## What the task requires
Every record must be repeated exactly; omit any pictures they contain.

## Supplied records
________________

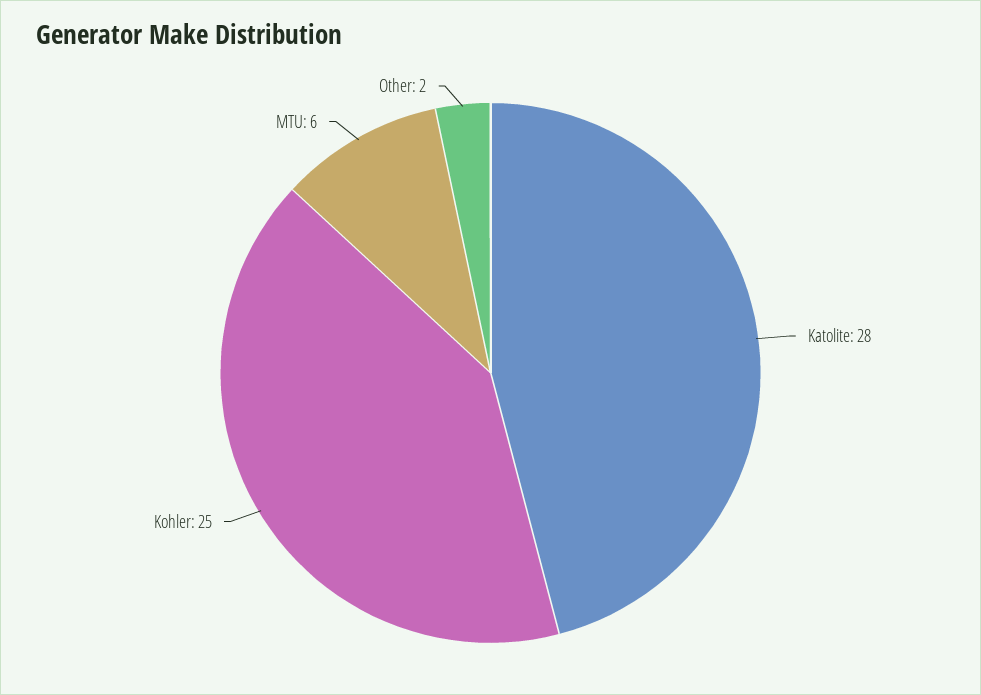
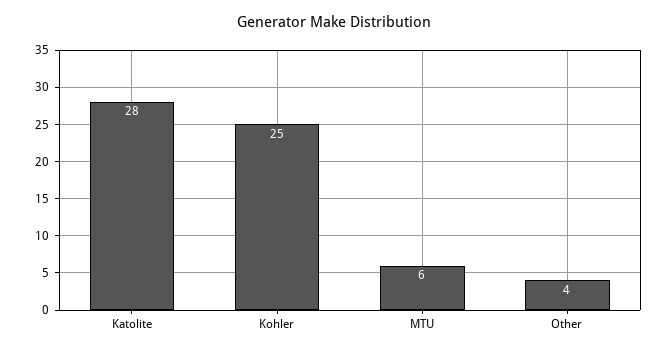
  {
    "Katolite": 28,
    "Kohler": 25,
    "MTU": 6,
-   "Other": 2
+   "Other": 4
  }

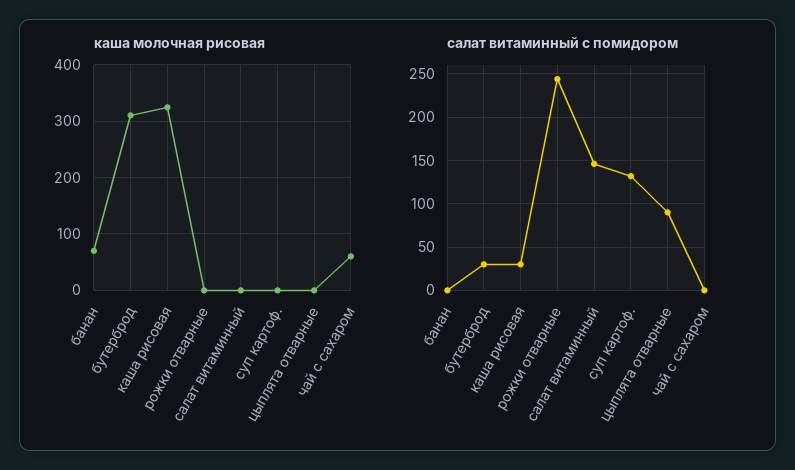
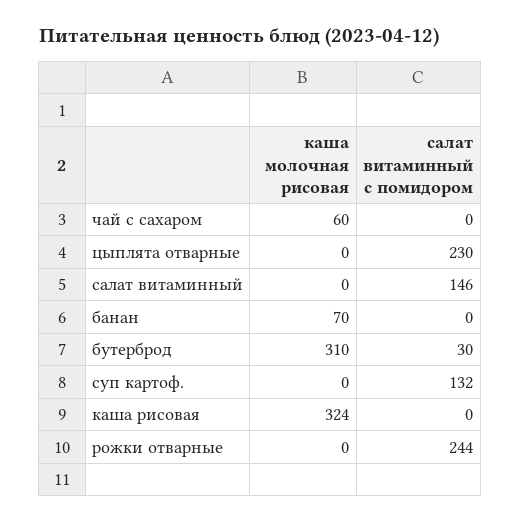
  {
    "каша молочная рисовая": {
      "банан": 70,
      "бутерброд": 310,
      "каша рисовая": 324,
      "рожки отварные": 0,
      "салат витаминный": 0,
      "суп картоф.": 0,
      "цыплята отварные": 0,
      "чай с сахаром": 60
    },
    "салат витаминный с помидором": {
      "банан": 0,
      "бутерброд": 30,
-     "каша рисовая": 30,
+     "каша рисовая": 0,
      "рожки отварные": 244,
      "салат витаминный": 146,
      "суп картоф.": 132,
-     "цыплята отварные": 90,
+     "цыплята отварные": 230,
      "чай с сахаром": 0
    }
  }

________________

## Answer to this problem
  {
    "Katolite": 28,
    "Kohler": 25,
    "MTU": 6,
-   "Other": 2
+   "Other": 4
  }

  {
    "каша молочная рисовая": {
      "банан": 70,
      "бутерброд": 310,
      "каша рисовая": 324,
      "рожки отварные": 0,
      "салат витаминный": 0,
      "суп картоф.": 0,
      "цыплята отварные": 0,
      "чай с сахаром": 60
    },
    "салат витаминный с помидором": {
      "банан": 0,
      "бутерброд": 30,
-     "каша рисовая": 30,
+     "каша рисовая": 0,
      "рожки отварные": 244,
      "салат витаминный": 146,
      "суп картоф.": 132,
-     "цыплята отварные": 90,
+     "цыплята отварные": 230,
      "чай с сахаром": 0
    }
  }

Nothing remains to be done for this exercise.